Three passages on marriage from fourth century B.C. Athens.
Poor men! We sold away our freedom of speech and our comfort and lead the life of slaves with our wives. We’re not free. We can’t say we don’t pay a price for their dowries: bitterness and women’s anger. Compared to that, a man’s is honey, for men forgive when someone does them wrong, but women do you wrong and keep on recriminating. They control what doesn’t belong to them and neglect what they should control. They break their promises. When there’s nothing wrong, they say they’re sick every time.
One from a lost play by Eubulus:
I wish the second man who took a wife would die an awful death. I don’t blame the first man; he had no experience of that evil.

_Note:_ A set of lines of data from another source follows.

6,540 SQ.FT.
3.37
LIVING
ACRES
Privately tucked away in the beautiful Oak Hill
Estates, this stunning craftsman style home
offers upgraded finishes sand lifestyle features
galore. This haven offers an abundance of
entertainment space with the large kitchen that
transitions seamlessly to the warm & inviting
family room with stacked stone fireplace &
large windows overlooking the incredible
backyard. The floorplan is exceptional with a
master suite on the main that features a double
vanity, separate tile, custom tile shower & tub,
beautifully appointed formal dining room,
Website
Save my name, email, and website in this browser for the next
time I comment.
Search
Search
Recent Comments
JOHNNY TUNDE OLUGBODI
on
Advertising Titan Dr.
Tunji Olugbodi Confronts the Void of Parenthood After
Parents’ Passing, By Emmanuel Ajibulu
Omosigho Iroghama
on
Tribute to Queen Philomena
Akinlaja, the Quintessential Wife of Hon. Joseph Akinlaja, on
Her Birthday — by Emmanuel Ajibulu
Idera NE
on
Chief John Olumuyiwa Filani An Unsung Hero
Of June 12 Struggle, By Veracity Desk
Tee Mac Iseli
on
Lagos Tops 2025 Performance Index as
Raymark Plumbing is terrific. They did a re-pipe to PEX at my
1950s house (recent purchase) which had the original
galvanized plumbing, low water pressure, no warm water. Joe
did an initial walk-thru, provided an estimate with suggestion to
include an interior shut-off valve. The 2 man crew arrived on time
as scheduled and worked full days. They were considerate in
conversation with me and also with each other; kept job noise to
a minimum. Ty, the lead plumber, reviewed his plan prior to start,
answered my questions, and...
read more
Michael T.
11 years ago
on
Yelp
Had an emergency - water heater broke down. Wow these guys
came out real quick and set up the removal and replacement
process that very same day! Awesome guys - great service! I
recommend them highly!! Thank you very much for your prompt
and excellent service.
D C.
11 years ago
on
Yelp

The second man knew what kind of evil a wife was! Oh honoured Zeus, shall I ever say something unkind about women. By Zeus, may I perish then. They are the best possessions one can have. Medea was an evil woman, but Penelope was a good thing; some might criticise Clytemnestra, but I’ll set Alcestis against her. Maybe someone else will criticise Phaedra – but, by Zeus, there must be another good wife! Who? Oh, poor me, I’ve run out of good women, and I still have so many more bad ones to talk about.
And one from Demosthenes on the purpose of marriage:
Mistresses we keep for the sake of pleasure, concubines for the daily care of our persons, but wives to bear us legitimate children and to be faithful guardians of our households.